How This Works in Polykey

• The sender encrypts data using a symmetric key.
• This symmetric key is then encrypted using the recipient's public key.
• The recipient decrypts the symmetric key using their private key.
• Once the symmetric key is obtained, it is used to decrypt the original data.

This method keeps encryption fast and secure, reducing computational overhead while maintaining strong security guarantees.

Why Not Just Use One Type of Encryption?

Each encryption method has limitations:

Asymmetric encryption is slow

• Encrypting large amounts of data with public-private key pairs is inefficient.
• It is only practical for encrypting small pieces of data, like symmetric keys.

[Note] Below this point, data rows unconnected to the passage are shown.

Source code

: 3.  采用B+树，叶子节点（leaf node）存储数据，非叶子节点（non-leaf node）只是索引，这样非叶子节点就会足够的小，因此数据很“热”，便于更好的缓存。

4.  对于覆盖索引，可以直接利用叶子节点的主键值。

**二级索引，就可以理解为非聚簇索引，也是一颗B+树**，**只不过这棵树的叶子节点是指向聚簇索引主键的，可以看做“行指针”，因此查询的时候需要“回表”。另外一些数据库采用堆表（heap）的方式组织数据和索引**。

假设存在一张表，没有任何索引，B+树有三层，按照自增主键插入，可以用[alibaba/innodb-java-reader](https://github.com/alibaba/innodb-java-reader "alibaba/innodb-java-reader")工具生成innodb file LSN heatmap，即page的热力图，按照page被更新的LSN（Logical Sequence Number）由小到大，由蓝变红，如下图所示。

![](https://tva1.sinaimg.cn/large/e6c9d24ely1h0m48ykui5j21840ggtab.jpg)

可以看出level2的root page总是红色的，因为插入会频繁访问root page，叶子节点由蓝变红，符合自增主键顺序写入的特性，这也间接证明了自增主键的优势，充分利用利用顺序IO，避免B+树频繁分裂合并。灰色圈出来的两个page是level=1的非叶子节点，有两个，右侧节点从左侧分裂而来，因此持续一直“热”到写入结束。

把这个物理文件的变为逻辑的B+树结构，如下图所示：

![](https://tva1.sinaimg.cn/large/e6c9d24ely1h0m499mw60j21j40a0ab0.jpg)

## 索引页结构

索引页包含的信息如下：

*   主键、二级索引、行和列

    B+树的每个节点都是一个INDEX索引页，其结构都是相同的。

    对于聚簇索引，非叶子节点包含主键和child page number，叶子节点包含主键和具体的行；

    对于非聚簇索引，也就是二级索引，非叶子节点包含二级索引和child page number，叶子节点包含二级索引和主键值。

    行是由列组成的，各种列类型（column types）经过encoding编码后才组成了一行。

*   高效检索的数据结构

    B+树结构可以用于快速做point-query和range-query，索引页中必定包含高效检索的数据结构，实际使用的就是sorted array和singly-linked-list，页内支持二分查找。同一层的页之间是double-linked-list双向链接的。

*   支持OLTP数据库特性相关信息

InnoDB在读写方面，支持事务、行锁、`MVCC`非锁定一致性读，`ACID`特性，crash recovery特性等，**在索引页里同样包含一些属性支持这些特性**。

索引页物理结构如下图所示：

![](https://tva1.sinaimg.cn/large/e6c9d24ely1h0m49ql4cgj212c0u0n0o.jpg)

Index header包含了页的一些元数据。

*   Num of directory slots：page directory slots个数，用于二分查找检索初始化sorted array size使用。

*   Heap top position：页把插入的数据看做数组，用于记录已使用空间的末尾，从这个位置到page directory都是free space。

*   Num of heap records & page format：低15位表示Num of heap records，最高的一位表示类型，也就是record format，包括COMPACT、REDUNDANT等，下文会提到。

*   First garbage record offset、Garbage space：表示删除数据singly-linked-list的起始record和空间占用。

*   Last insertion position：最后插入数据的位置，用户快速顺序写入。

Symmetric encryption needs secure key exchange

• If a secret key is leaked or intercepted, the encrypted data is compromised.
• It requires a secure way to distribute and manage encryption keys.

A hybrid cryptosystem provides the best of both worlds:

• Asymmetric encryption protects the key exchange.
• Symmetric encryption handles bulk data encryption efficiently.

Future-Proofing with Post-Quantum Cryptography

Polykey currently uses Elliptic Curve Cryptography (ECC) for its hybrid system, specifically Ed25519. However, quantum computing could break ECC in the future. When quantum-safe encryption becomes more practical, Polykey will upgrade to a Post-Quantum Integrated Encryption Scheme to maintain long-term security.

Conclusion

A hybrid cryptosystem is essential for balancing security, efficiency, and scalability. By leveraging symmetric encryption for key exchange and symmetric encryption for data protection, Polykey ensures robust security while keeping performance high.

Polykey's use of ECIES, KEM, and DES provides a secure foundation for encrypted communication, identity management, and data storage. This hybrid approach ensures that data remains protected, both now and in the future.